Wednesday, April 8, 2009

I don't think I said what you think I said - Interviews and "Natural Language"

"Hi, I've just got a few questions." Not everyone likes it, but I will admit I do. I like to get interviewed. I like to be asked questions. I like to feel like someone cares about my answers, relative truth aside. I like to think the thoughts and words will make their way into a tight, punchy piece that makes a reader or a thousand think a different thought or care more. But, I know enough from a media course and life to know better than to expect much of that.

Now, this week, I received several mentions in a Speech Technology magazine article and I'm glad. It's a bit ironic, given news I'll get to in another post, but I'm enjoying it. At the risk of not getting interviewed in the future, I do need, though, to straighten out a tiny thing or two.

So, if you're not a speech geek, or wanna-be speech geek, skip to the next post, otherwise, a couple of discussion points:

First, the article is a great intro to current thinking about the use of open-prompting (soliciting content constrained by context, not wording). I favor this approach when it makes sense and can be delivered properly. In general, my thoughts are represented well. But, to get to the point, I didn't actually assert "that callers shouldn’t be exposed to a hierarchy of more than five categories." I do think menus structured like that can be problematic and are frequently done poorly, but research (Hura & McKienzie) and deployments (McKienzie, Levine) have shown that the right combination of wording and delivery can allow menus to be fairly lengthy and still be effective. I agree with those findings.

Moving on, the article discusses the idea that a high-frequency example is very important, which is correct. However, open-prompts should almost never start with "How may I help you?" Not only is there a register problem, but putting the call to action before giving the caller space to respond is generally a recipe for disaster, despite enabling barge-in.
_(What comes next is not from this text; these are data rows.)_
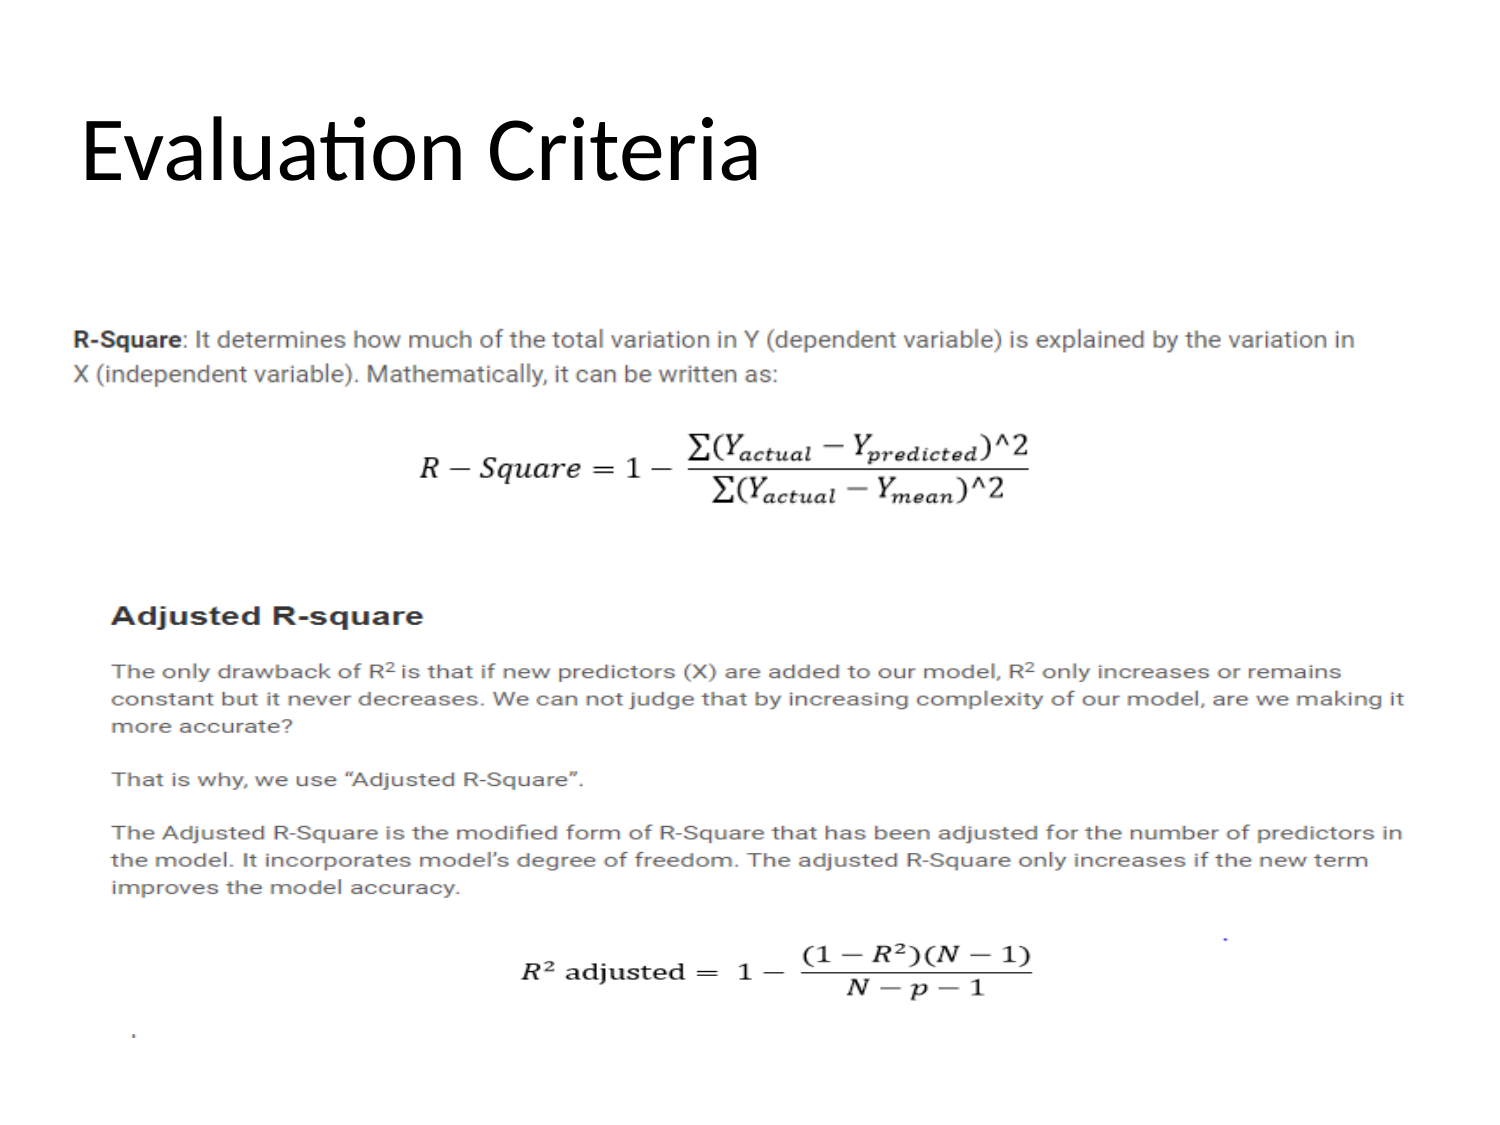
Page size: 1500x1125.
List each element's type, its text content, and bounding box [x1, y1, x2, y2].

picture [49, 312, 1376, 551]
picture [74, 599, 1438, 1038]
title Evaluation Criteria [65, 62, 1341, 225]
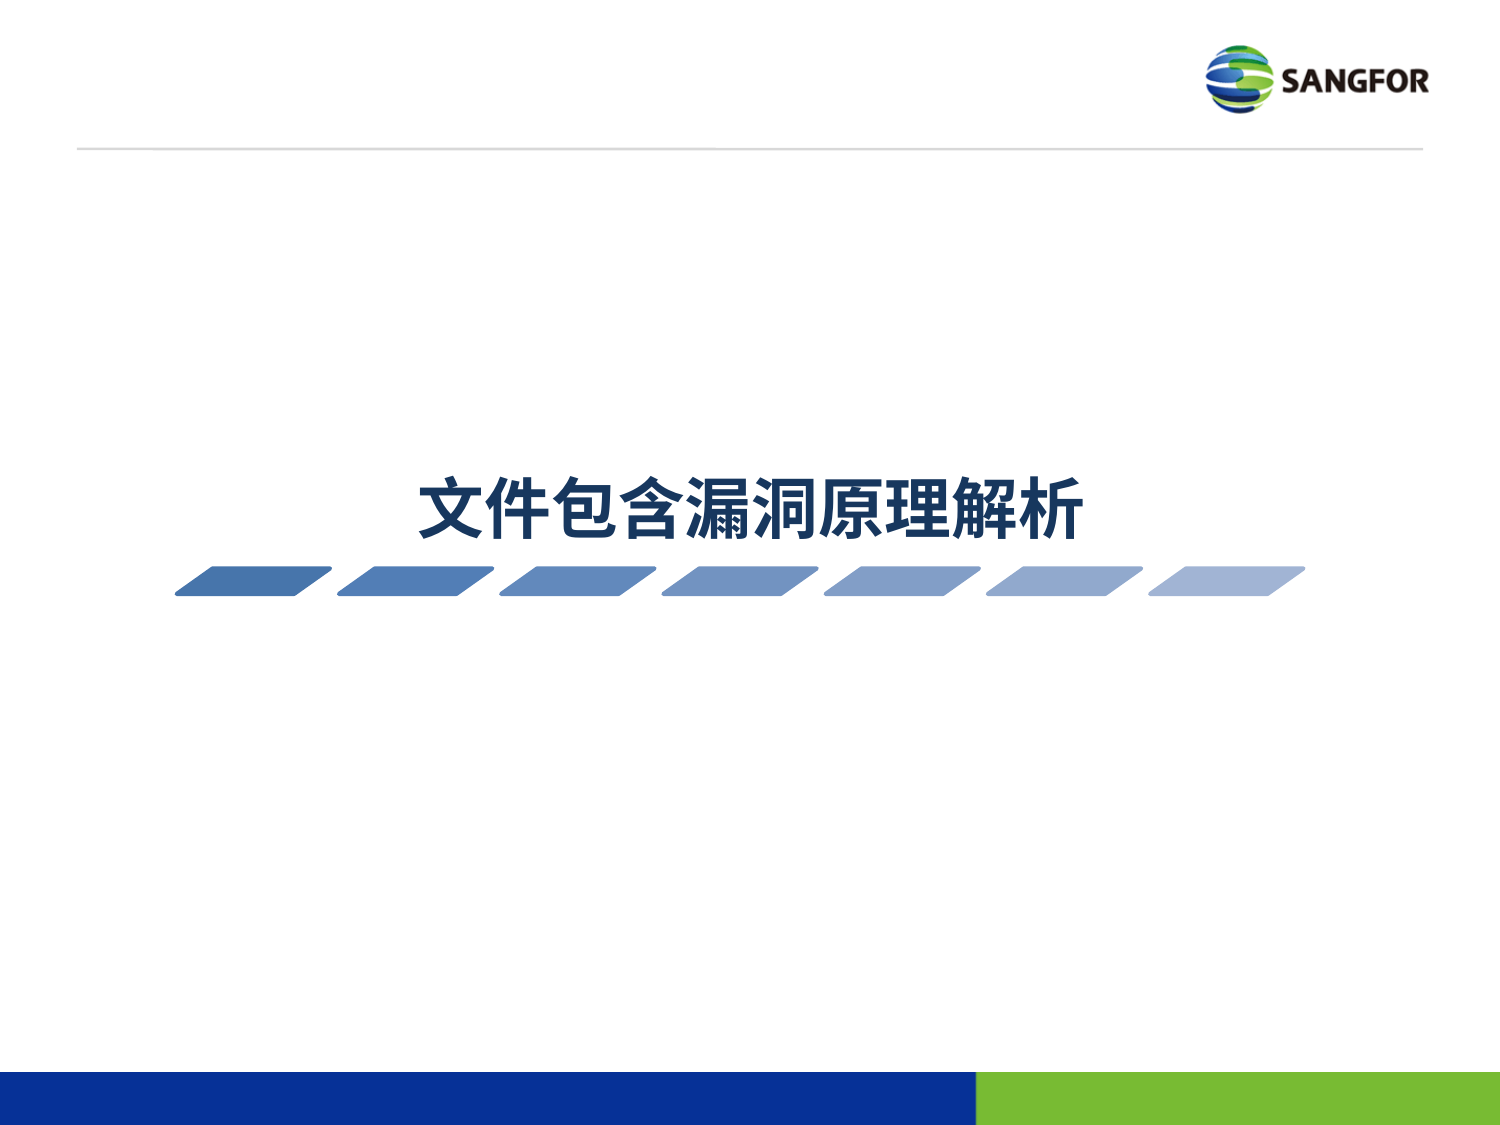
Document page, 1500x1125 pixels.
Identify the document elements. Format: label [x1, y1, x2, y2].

picture [1198, 42, 1437, 119]
picture [0, 1069, 1500, 1125]
text_box [111, 428, 1392, 630]
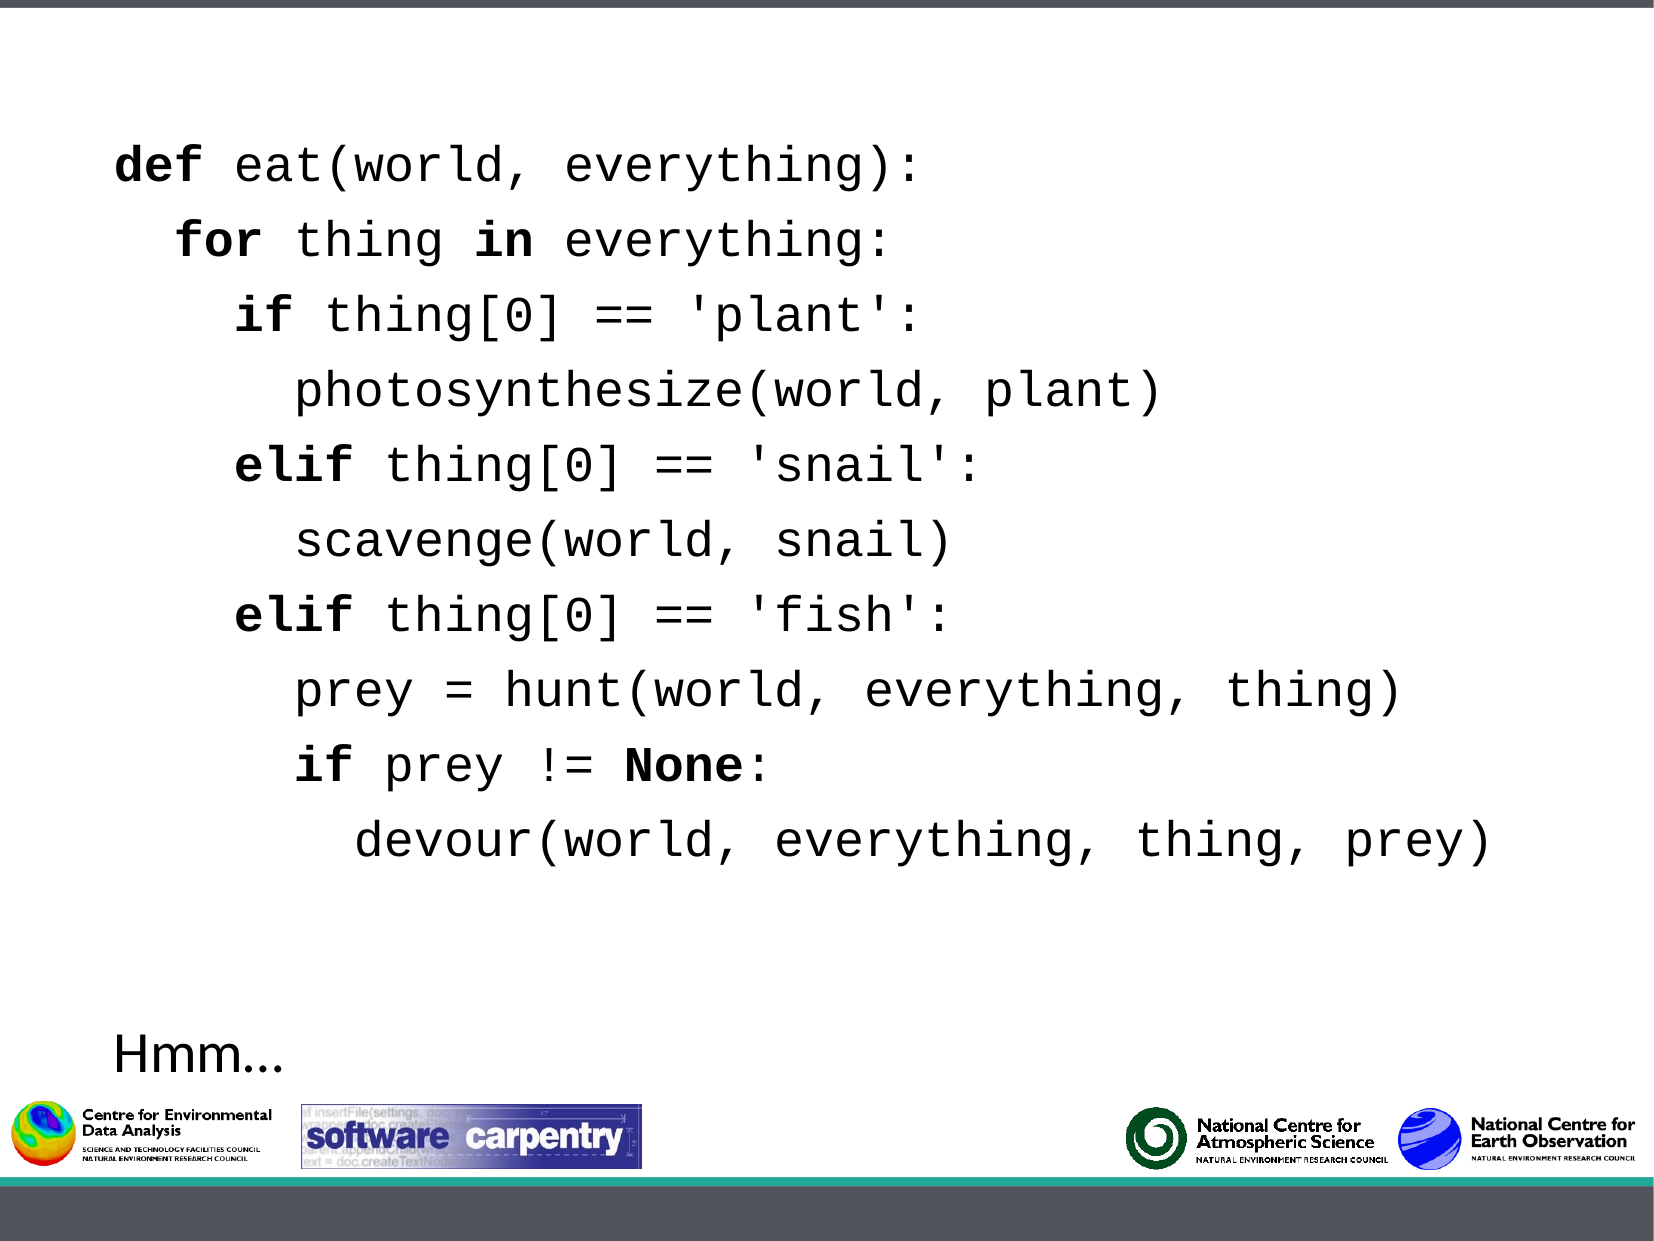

Next, "performance anxiety," my (unattributed) quote, is not a technical term. Funny? Yes. Not technical.

Then, the sentence reading "Users are given the option of accessing them by saying something like What are some choices?" really should read "Callers can be given the option to access them by suggesting they say something like "Give me some choices." The difference appears subtle, but trust me, it's important. Control and certainty are increased by this very much directive statement, whereas the other feels too much like browsing.

Lastly, I need to put a finer point on "it’s important to design the back-off menu open-ended like the first prompt." Actually, the true matter is to allow not a full range of open responses, but to look for responses in tuning data for the menu and adding to the grammar utterances that are clearly a response to the open prompt but not in-grammar for the menu. For example, a caller saying "my internet account" to a menu asking them to specify whether their call is about their bill, an order, tech support, or an appointment. And of course adding logic to handle such utterances. Doing this will be effective and caller-pleasing without the trouble of a parallel SLM grammar.

So, these are not slams, but rather just trying to make sure that the right information is out there. The article is, I think and hope, a good discussion starter. Including the last few paragraphs, which are sort of not-directly-on-topic, but are vitally important nonetheless.

Please add your take on the article here. If you want to know more about the concepts presented there or here, or you want to interview me ;), please let me know: phillip at phillipwhunter dot com.

-pnl

UPDATE: Eric Barkin responded very graciously to my post on his SpeechTech blog page. I appreciate his comments and especially agree with the points about the need for a larger design improvement discussion.